Thursday, August 02, 2007

Larentowicz looks back while marching forward

In the most unlikely of scenarios for the most unlikely of heroes, a kid picked in the supplemental draft two years ago took center stage during Saturday night’s match at Real Salt Lake.

The game clock approached minute 82, and the Revs were looking for the clincher. Score tied by the home team just minutes previous on a devastating penalty taken by Real midfielder Carey Talley, Revolution forward Pat Noonan spearheaded a counterattack with less than ten minutes left in regular time. En route to a clear shot on goal, the striker was unceremoniously brought down before the box. Referee Michael Kennedy promptly awarded a free kick from the spot, and, seemingly out of nowhere, midfielder Jeff Larentowicz took charge.

“Sometimes, things just happen,” said Larentowicz, reflecting on the moments leading up to the free kick. “Some players call it ‘being in the zone.’ When the foul happened I grabbed the ball. I wanted it, and I put it down.”

Typically, in such free kick situations, the go-to guy on the Revolution is veteran Steve Ralston, who’s taken the bulk of the free kick chores this season. But with the full moon hovering above Rice-Eccles Stadium, the unexpected occurred.

“Obviously Steve’s the more senior player and he went up and looked at the situation, and let me have it. I mean, it was nice of him - it’s probably the first free kick I’ve ever hit for this team.”

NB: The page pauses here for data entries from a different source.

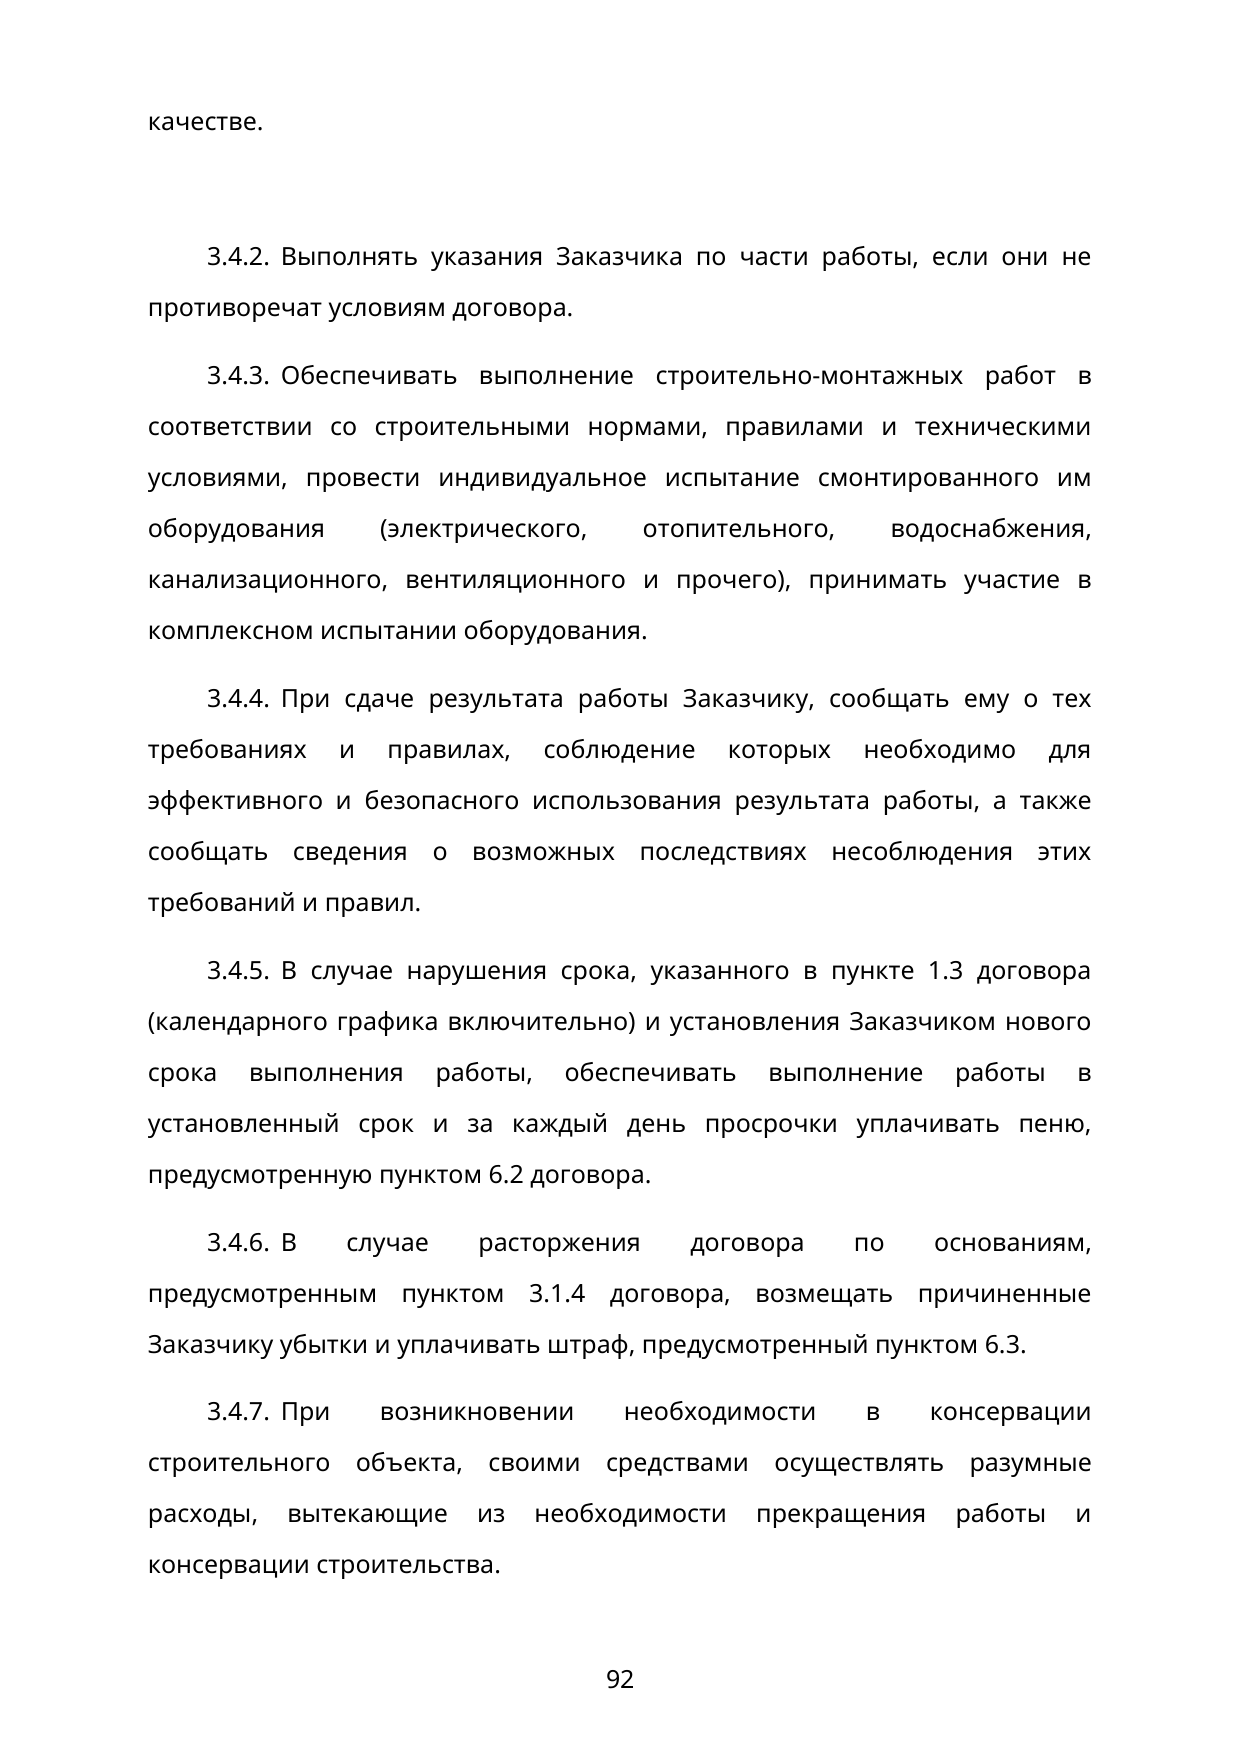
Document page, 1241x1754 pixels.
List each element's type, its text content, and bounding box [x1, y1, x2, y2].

text 3.4.7. При возникновении необходимости в консервации строительного объекта, своими средствами осуществлять разумные расходы, вытекающие из необходимости прекращения работы и консервации строительства. [148, 1394, 1092, 1581]
text 3.4.5. В случае нарушения срока, указанного в пункте 1.3 договора (календарного графика включительно) и установления Заказчиком нового срока выполнения работы, обеспечивать выполнение работы в установленный срок и за каждый день просрочки уплачивать пеню, предусмотренную пунктом 6.2 договора. [148, 952, 1092, 1191]
text 3.4.2. Выполнять указания Заказчика по части работы, если они не противоречат условиям договора. [148, 239, 1092, 324]
text 3.4.4. При сдаче результата работы Заказчику, сообщать ему о тех требованиях и правилах, соблюдение которых необходимо для эффективного и безопасного использования результата работы, а также сообщать сведения о возможных последствиях несоблюдения этих требований и правил. [148, 681, 1092, 919]
text 3.4.3. Обеспечивать выполнение строительно-монтажных работ в соответствии со строительными нормами, правилами и техническими условиями, провести индивидуальнoe испытание смонтированного им оборудования (электрического, отопительного, водоснабжения, канализационного, вентиляционного и прочего), принимать участие в комплексном испытании оборудования. [148, 358, 1092, 647]
text 3.4.6. В случае расторжения договора по основаниям, предусмотренным пунктом 3.1.4 договора, возмещать причиненные Заказчику убытки и уплачивать штраф, предусмотренный пунктом 6.3. [148, 1224, 1092, 1360]
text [148, 103, 1092, 137]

What happened next was borderline sublime. With the match tied 1-1 and time becoming more precious by the minute, the tall, redheaded midfielder stepped up and launched an absolute missile that hovered just two feet off the ground and didn’t stop until the net harnessed the hard shot.

“I didn’t think about it, and after it happened, it took me a couple of times to watch it (on the video replay) to realize what had happened.”

But don’t let the former Brown Bear’s spectacular shot make you think that all of it has gone to his head. For it wasn’t too long ago that the third-year player was patiently biding his time as an unproven rookie, riding the bench and seeing the bulk of his time with the reserves.

“It’s not something I take for granted,” said Larentowicz of his current role of starting defensive midfielder. “Complacency can kind of creep in if you’re playing day in and day out.”

It wasn’t an easy road for sure. MLS supplemental picks often have the shelf-life of a Lindsay Lohan rehab stint. Unfazed, Larentowicz fought through the reserve league matches, bench assignments, and the unsettling job security of a developmental player to attain a highly-coveted senior roster spot with the local eleven.

“It took a long time (to win a starting spot). I’m not going to say I wasn’t helped out by (National Team) call ups and injuries last year, but the confidence I have in myself has grown. The confidence the coaching staff has in me has grown, and mainly I’ve gotten confidence from my teammates. They make you feel comfortable on the field, and that’s basically the way it’s developed.”

Nevertheless, the man they call “the Kaiser” has obviously not forgotten his journey from battling his way into the starting eleven.

Yet, despite the odds, this season has unmistakably been quite the opposite of previous editions for the midfielder. Thus far, he already has chalked up two sensational, highlight-reel goals. When asked to compare his Saturday night special to the memorable diving goal he struck back in May versus Chicago, Larentowicz chuckled and said that the go-ahead at Real Salt Lake was “his favorite.”

He certainly won’t dwell on his most recent goal for long. The Revs have quite an undertaking before them, as they commence a grueling six-game, seventeen-day stretch tonight vs. Kansas City. And how does a player go about preparing for such a demanding stretch?

Larentowicz replied, “You have to be able to control yourself on and off the field. We’re in here for training, it’s hot, and you do what you have to do, and you go home and rest because it’s two-to-three days between games now versus (the usual) six days.”

Certainly, paying careful attention towards training habits and conserving one’s energy weighs on the mind of a full-time starter like Larentowicz.

“It’s something you have to think about, and as a professional, you have to take care of yourself.”